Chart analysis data
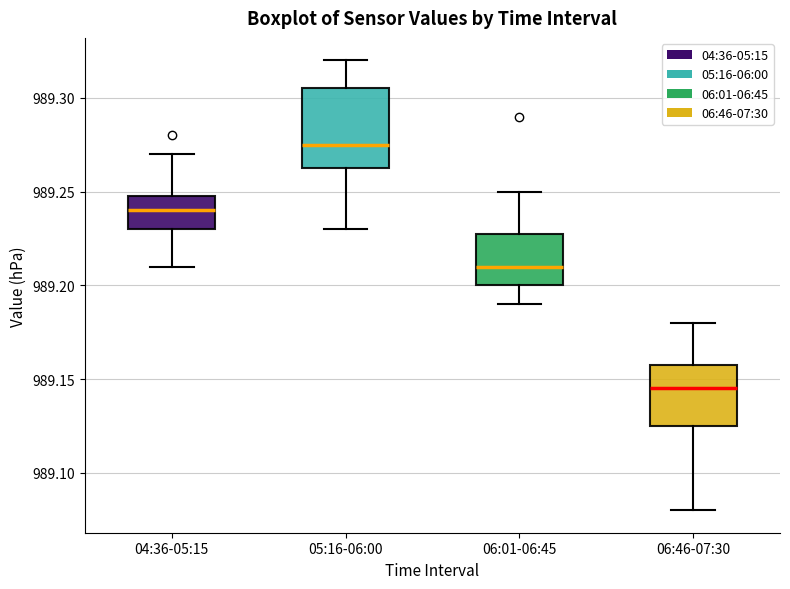

Reading left to right, transcribe this box plot: for each box, give where its median line is, the range the box spans, and where its two whiskers end, as read against the y-axis. The values are not printed on the chart, so give them approximately, as read against the axis.

04:36-05:15: median 989.240, box 989.230 to 989.250, whiskers 989.210 to 989.270
05:16-06:00: median 989.275, box 989.265 to 989.305, whiskers 989.230 to 989.320
06:01-06:45: median 989.210, box 989.200 to 989.230, whiskers 989.190 to 989.250
06:46-07:30: median 989.145, box 989.125 to 989.160, whiskers 989.080 to 989.180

Task to complete
Rewrite all the entries, replacing "box plot" with "box-and-whisker chart" and changing nothing else. Leave the pictures out.

Response for this exercise
Reading left to right, transcribe this box-and-whisker chart: for each box, give where its median line is, the range the box spans, and where its two whiskers end, as read against the y-axis. The values are not printed on the chart, so give them approximately, as read against the axis.

04:36-05:15: median 989.240, box 989.230 to 989.250, whiskers 989.210 to 989.270
05:16-06:00: median 989.275, box 989.265 to 989.305, whiskers 989.230 to 989.320
06:01-06:45: median 989.210, box 989.200 to 989.230, whiskers 989.190 to 989.250
06:46-07:30: median 989.145, box 989.125 to 989.160, whiskers 989.080 to 989.180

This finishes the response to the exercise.